But after a "really positive" closed-door meeting with about 65 Audubon members at Rancocas Nature Center on Friday, the organization's officials said they would delay closing Rancocas until April 1.
Local officials and community volunteers now have three months to raise the $55,000 needed to keep the center open the rest of the year and create a sustainability plan, said Eric Stiles, president of the nonprofit nature and conservancy group, which has no affiliation with the National Audubon Society.
Stiles said the meeting was called because of feedback the organization received about the imminent closure, but said he and others are now "cautiously optimistic" that officials and volunteers can come up with the funds to keep the place open after a decline in school group visits there over the past year put it in the red.
With a $6 million annual operating budget, New Jersey Audubon last year served 90,000 visitors at its 11 facilities. About 75,000 people - including 40,000 children - sign up for programs offered by the group, such as its summer camp programs, hikes, and kayak tours, Stiles said.
Since school districts have been cutting field trips, such as those to Rancocas - mostly because of transportation costs - Audubon has begun formulating a plan to connect the center with students via the Internet through a curriculum called Eco-Schools, in collaboration with the National Wildlife Fund and the municipal eco-certification program Sustainable Jersey.
But others who call Rancocas a "hidden gem" and a "community asset" say they would like to see the Burlington County facility continue to connect residents with the natural world in a literal, rather than virtual, way. The site includes nature trails, gardens and ponds, a picnic area, museum, and small gift shop.

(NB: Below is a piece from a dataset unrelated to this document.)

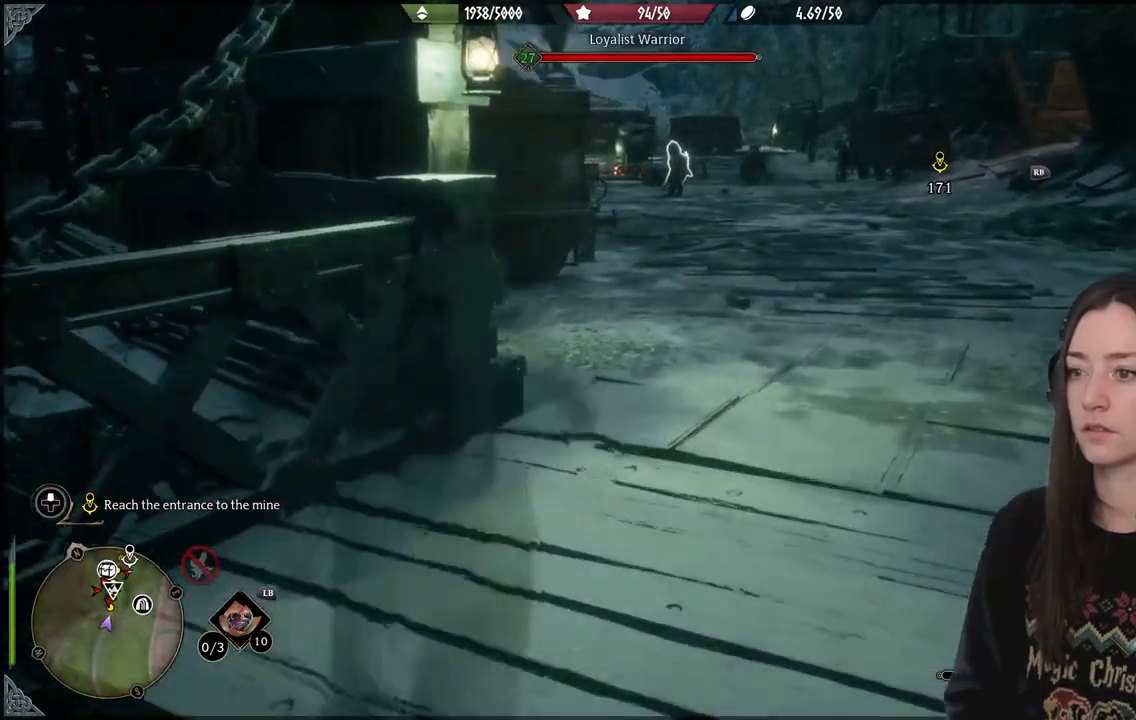
{"buttons": [], "left_stick": "up", "right_stick": "left", "events": [[383, "right_stick", "left"]]}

"I feel we need to do our level best to keep Rancocas Nature Center open as a viable entity," said Westampton Township Committeeman C. Andre Daniels. "It's been here a long time and it's been one of our best-kept little secrets . . . which has been the downside for the place, I think. The upside is that the threat of closure has called attention to one of the few pristine places left in South Jersey and I think that will motivate people to get involved."
Daniels said local officials plan to schedule talks with state and county agencies to "work as collaborative partners" to aid the center through increased marketing efforts and community involvement.
That's good news for Westampton residents such as Susan Knispel, a New Jersey Audubon member who attended Friday's meeting to voice concern about the closure.
"It happened so fast that they announced the closure, it really took a lot of people by surprise," Knispel said. "But I think the meeting was positive because it gave us all a chance to express our concern and our interest in doing something to save the nature center."
Knispel, who said she had enjoyed the nature center for the 25 years she had lived in Westampton and found it one of her favorite places to take her 11-year-old daughter, who also attends summer camp there, said she planned to organize community fund-raisers to help save it.
"We want to see what the local and county officials plan to do, but we're looking for others from the community to come forward to offer suggestions on how to help. . . . We only have three months to get this done."